A Heritage Site is a landmark or area which is selected as having cultural, historical, scientific or other forms of significance. Your next travel plan should include some of these sites whose cultural and historical value would give you an insight into the lives of our ancestors and the incredible legacy they have passed down to us.
 
Osun-Osogbo Sacred Grooves


The dense forest of the Osun Sacred Grove, on the outskirts of the city of Osogbo, is one of the last remnants of primary high forest in southern Nigeria. Regarded as the abode of the goddess of fertility Osun, one of the pantheon of Yoruba gods, the landscape of the grove and its meandering river is dotted with sanctuaries and shrines, sculptures and artworks in honour of Osun and other deities.
 
Every year, the Osun-Osgogbo festival is celebrated in the month of August at the grove. Yearly, the festival attracts thousands of Osun worshippers, spectators and tourists from all walks of life.
 
Sukur Cultural Landscape


The Sukur Cultural Landscape, with the Palace of the Hidi (Chief) on a hill dominating the villages below, the terraced fields and their sacred symbols, and the extensive remains of a former flourishing iron industry, is a remarkably intact physical expression of a society and its spiritual and material culture.

Sukur is located in Madagali local government area of Adamawa state.
 
Ogbunike Caves


The Ogbunike caves are located in Ogbunike, Anambra State. The main cave consists of a massive structure with a big open chamber of about 5m high, 10m wide and 30m long at the entrance. There are ten tunnels at the main chamber leading to different directions.

Visitors must remove their shoes before entering the caves, as per tradition. And women who are having their monthly cycle cannot go in.
 
Alok Ikom Stone Monoliths


Akwasnshi/Atal as the monolith is called among the Ejagham people of the Cross River State is distributed among over” thirty communities. In each community, the stones are found in circles, sometimes perfect circles, facing each other standing erect, except where they have been tampered with by weather or man.

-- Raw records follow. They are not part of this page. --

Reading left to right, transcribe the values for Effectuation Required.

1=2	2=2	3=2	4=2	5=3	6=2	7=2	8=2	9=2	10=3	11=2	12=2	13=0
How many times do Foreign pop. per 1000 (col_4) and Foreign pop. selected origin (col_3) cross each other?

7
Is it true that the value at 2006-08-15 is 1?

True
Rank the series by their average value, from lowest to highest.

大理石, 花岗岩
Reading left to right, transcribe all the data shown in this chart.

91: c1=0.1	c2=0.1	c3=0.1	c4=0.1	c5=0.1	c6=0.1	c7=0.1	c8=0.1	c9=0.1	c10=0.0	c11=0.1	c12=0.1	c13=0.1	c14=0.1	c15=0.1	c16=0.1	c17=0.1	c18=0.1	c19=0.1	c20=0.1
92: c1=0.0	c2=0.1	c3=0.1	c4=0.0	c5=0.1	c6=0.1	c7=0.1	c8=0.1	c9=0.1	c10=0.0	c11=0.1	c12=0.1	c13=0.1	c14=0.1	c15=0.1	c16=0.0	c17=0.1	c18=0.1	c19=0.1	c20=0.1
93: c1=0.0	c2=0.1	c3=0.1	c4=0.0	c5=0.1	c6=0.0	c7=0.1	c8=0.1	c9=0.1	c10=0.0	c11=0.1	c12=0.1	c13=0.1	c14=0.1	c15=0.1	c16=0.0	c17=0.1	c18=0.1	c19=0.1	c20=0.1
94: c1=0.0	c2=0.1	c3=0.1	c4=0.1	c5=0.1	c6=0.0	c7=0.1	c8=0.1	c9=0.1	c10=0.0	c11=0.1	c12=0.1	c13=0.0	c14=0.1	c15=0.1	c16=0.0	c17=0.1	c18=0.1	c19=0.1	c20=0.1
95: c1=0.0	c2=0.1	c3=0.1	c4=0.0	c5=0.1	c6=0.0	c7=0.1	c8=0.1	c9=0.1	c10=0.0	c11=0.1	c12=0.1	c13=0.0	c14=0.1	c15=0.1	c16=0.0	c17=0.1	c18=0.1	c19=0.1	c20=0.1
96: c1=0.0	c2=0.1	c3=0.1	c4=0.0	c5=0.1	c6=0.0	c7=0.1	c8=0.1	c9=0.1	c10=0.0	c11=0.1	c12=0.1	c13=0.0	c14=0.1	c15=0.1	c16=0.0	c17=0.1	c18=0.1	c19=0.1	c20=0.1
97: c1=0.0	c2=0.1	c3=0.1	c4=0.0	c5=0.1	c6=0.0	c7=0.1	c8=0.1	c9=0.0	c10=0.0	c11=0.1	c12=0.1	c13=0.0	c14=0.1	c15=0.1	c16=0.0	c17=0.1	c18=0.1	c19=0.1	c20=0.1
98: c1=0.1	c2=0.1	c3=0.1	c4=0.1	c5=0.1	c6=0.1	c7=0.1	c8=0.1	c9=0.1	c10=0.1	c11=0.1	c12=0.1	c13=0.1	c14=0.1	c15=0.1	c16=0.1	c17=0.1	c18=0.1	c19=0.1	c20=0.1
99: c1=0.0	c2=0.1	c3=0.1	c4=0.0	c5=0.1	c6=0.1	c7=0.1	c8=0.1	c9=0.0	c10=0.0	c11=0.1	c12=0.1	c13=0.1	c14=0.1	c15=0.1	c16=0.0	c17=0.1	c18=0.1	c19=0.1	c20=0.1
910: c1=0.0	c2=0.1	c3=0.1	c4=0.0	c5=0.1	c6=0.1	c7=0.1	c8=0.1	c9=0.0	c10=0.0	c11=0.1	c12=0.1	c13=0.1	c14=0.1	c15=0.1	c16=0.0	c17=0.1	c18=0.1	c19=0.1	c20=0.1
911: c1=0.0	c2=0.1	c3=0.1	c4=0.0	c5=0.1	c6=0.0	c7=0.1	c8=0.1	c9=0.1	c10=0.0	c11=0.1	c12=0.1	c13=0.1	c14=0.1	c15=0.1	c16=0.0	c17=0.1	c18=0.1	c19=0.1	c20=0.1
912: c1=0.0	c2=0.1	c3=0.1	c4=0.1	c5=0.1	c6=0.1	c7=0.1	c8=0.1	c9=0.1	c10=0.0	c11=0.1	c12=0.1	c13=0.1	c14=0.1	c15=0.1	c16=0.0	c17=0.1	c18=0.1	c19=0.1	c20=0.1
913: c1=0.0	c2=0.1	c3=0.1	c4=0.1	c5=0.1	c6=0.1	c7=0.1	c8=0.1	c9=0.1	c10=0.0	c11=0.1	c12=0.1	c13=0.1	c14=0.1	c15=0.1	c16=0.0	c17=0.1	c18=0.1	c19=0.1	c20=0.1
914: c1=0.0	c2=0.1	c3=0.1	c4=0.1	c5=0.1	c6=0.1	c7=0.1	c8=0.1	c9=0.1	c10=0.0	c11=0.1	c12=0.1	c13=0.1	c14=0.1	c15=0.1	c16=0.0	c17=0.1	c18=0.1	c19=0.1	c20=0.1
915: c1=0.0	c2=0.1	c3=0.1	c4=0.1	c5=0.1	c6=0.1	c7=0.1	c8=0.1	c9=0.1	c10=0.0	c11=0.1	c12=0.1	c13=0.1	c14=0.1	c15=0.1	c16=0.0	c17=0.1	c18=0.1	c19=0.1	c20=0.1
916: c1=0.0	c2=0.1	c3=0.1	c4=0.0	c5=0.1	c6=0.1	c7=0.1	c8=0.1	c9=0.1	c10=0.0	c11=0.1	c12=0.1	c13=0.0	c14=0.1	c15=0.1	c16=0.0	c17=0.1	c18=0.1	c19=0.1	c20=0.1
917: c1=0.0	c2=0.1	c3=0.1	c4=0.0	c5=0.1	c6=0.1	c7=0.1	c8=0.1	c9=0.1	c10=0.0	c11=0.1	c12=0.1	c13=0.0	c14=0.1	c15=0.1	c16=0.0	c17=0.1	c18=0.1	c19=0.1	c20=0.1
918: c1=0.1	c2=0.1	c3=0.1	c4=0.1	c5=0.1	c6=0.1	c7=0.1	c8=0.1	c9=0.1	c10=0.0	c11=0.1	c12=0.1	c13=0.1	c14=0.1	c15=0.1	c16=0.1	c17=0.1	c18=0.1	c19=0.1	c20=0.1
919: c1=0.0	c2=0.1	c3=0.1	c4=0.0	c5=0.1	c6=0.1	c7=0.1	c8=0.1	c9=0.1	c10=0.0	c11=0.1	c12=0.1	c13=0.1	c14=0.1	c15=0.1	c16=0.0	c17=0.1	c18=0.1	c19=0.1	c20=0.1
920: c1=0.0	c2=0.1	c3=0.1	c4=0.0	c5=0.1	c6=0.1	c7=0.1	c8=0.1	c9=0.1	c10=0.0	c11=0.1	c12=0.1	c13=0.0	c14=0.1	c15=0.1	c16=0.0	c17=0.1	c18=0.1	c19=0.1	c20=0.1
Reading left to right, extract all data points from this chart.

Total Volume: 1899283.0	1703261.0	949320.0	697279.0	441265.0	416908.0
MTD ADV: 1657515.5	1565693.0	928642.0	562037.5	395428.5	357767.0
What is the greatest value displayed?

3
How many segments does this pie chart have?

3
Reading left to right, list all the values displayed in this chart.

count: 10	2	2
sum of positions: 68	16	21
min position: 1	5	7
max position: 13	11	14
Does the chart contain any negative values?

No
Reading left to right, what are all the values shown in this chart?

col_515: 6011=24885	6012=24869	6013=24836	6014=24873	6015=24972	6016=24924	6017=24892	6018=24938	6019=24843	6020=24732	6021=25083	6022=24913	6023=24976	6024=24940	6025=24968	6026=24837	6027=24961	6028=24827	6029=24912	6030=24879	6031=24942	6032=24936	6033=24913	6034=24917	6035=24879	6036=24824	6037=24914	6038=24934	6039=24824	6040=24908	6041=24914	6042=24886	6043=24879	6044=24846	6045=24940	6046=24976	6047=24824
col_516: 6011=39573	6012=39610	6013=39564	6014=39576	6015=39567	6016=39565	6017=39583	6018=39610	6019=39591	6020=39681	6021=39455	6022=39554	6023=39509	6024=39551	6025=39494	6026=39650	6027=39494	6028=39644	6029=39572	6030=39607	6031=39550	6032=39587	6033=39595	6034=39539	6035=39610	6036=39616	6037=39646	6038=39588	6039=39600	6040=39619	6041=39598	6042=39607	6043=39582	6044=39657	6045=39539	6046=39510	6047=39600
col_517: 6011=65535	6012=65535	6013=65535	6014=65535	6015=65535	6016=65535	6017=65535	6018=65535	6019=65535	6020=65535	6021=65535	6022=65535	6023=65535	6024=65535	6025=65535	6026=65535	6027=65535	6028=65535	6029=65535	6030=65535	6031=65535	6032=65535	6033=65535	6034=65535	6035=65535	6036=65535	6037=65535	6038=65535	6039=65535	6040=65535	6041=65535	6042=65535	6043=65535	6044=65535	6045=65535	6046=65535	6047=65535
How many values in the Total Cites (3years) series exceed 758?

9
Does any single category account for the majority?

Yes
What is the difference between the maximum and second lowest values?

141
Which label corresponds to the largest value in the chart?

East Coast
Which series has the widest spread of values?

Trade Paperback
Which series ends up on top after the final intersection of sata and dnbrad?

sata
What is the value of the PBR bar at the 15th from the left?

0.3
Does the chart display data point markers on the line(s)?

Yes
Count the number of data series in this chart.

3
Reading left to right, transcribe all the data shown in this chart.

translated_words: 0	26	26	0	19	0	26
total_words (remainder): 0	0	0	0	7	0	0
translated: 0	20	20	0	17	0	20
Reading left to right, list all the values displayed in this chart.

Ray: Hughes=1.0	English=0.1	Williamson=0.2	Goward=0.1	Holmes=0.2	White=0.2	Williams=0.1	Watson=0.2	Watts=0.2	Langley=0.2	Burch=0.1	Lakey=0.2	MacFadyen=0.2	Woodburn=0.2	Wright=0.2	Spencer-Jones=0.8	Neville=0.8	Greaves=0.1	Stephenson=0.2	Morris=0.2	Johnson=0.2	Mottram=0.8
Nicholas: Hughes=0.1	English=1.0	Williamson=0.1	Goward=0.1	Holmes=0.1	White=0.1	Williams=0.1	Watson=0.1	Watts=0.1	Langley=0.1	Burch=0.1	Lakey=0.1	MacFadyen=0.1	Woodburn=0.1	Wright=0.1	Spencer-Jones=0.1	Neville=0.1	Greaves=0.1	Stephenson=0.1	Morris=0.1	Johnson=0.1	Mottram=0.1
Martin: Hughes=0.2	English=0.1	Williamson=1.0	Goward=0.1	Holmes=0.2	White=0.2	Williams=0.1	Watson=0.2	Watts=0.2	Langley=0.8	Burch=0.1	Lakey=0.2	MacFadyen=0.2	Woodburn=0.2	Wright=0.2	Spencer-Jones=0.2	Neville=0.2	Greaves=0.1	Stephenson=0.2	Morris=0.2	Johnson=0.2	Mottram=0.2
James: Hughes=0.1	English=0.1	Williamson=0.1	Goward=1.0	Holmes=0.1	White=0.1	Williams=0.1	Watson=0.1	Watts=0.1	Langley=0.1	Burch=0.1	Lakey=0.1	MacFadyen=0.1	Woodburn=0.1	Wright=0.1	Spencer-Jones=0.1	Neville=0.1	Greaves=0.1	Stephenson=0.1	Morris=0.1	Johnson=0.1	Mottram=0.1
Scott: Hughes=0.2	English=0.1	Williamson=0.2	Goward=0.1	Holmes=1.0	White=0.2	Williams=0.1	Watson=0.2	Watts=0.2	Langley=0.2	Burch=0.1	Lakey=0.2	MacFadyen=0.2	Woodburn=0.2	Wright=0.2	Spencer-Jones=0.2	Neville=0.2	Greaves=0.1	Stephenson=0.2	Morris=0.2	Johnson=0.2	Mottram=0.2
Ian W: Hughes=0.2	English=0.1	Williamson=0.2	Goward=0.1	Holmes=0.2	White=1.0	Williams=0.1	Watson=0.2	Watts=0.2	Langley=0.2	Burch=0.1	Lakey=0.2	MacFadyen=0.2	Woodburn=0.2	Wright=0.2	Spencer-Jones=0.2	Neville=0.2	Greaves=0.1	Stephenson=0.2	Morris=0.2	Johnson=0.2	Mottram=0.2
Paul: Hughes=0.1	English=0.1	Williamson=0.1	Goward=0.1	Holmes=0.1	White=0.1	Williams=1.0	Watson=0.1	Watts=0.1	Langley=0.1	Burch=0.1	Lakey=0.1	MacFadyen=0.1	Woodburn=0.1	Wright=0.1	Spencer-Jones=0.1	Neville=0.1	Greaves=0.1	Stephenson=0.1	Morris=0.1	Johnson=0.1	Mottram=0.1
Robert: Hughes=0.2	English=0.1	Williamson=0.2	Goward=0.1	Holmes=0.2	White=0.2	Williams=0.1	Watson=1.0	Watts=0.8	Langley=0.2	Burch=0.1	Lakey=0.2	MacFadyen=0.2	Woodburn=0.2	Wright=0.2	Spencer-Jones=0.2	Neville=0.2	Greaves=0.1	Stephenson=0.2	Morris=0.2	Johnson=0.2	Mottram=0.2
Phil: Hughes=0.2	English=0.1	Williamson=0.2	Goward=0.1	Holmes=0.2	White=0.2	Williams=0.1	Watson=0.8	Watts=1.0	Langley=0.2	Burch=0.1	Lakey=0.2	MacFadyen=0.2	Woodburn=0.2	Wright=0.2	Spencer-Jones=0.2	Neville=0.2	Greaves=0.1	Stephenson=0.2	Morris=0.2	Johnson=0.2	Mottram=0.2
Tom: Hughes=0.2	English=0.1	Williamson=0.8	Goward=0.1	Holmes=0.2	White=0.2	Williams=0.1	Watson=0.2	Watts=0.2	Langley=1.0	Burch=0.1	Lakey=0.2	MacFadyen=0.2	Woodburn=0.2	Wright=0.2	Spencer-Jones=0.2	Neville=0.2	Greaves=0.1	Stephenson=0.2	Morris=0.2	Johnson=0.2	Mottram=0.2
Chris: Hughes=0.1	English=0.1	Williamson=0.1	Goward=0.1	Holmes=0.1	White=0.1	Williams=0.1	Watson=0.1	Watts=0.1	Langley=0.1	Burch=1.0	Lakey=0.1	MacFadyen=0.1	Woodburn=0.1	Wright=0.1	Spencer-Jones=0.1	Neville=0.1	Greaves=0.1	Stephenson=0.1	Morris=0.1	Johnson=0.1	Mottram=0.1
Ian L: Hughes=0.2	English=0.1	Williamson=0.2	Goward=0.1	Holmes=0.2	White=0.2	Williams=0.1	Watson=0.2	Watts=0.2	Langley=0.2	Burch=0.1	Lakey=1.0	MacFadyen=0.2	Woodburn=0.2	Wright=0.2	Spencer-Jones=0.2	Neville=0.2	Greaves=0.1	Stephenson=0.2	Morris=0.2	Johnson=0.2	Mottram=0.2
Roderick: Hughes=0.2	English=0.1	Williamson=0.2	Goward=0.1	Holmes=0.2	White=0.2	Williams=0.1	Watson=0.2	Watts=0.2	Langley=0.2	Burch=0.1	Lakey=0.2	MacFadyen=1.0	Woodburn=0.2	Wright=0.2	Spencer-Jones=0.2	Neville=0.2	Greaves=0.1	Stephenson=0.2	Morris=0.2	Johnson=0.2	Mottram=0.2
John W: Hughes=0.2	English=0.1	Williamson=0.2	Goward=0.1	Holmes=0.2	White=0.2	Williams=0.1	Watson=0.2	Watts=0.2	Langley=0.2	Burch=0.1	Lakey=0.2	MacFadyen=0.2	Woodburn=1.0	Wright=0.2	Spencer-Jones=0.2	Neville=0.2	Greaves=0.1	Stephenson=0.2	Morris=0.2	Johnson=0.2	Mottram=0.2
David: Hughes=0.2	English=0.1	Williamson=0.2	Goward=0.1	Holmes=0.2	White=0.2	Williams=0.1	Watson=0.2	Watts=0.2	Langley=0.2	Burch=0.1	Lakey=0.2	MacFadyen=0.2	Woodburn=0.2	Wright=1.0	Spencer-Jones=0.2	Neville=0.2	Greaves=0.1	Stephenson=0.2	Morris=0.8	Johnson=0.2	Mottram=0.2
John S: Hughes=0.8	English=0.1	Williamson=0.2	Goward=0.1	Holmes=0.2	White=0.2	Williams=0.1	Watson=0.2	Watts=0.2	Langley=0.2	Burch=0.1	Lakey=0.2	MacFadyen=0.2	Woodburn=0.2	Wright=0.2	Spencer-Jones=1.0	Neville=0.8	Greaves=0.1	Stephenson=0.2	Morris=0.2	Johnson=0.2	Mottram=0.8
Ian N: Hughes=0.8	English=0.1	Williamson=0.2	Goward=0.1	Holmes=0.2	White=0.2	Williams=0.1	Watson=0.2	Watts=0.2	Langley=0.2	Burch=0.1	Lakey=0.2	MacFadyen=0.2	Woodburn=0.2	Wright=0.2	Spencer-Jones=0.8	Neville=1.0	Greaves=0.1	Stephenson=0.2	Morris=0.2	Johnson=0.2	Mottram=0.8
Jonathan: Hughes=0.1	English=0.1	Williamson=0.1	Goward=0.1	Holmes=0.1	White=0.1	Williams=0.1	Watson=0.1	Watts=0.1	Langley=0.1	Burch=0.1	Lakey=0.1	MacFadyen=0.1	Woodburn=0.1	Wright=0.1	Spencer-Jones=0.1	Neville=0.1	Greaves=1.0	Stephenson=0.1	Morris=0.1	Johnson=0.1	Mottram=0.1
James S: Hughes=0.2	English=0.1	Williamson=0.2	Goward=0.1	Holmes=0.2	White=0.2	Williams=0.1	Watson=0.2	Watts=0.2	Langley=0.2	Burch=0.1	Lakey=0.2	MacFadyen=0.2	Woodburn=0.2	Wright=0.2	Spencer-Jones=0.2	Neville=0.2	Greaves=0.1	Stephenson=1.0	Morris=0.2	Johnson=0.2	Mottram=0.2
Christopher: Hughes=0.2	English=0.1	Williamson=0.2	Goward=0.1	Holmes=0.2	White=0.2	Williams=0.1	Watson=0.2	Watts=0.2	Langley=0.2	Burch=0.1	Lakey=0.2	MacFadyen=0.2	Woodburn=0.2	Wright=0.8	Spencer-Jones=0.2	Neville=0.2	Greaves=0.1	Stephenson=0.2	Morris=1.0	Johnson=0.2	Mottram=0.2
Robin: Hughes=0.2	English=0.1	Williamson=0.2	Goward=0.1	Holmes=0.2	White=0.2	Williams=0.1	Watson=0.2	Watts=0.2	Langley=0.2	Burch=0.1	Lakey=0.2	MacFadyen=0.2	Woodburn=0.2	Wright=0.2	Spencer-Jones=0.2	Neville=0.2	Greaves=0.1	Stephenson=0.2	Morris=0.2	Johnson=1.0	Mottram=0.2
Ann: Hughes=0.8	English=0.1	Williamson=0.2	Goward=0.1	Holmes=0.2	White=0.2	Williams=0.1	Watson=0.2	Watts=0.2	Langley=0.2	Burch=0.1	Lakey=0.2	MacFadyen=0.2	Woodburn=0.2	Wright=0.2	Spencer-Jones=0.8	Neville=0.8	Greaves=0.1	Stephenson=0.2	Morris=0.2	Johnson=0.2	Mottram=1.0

In some cases, the stones are found in the centre of the village or in the central meeting place of the village elders, as in the case of Alok and Agba communities. In Etinan and Nabrokpa communities, the stones are located in an area of uncultivated forest outside the villages. The majority of the stones are carved in hard, medium-textured basaltic rock, a few are carved in sandstone and shelly limestone. The common features of the monoliths are that they are hewn into the form of a phallus ranging from about three feet in height to about five and half feet and are decorated with carvings of geometric and stylized human features, notably two eyes, an open mouth, a head crowned with rings, a stylized pointed beard, an elaborately marked navel, two decorative hands with five fingers, a nose, various shape of facial marks.
 
Lake Chad Cultural Landscape


The Lake Chad is a vast area of fresh water located in the middle of sand dunes which covers territories in 4 countries: Nigeria, Cameroon, Niger and Chad. Its geology has undergone variations which are the object of numerous controversies. The current area is around 17,000 km2 (measured during its high point at the end of the rainy season). It is an endorheic lake fed mainly by the Logone Chari and Komadougou watercourses.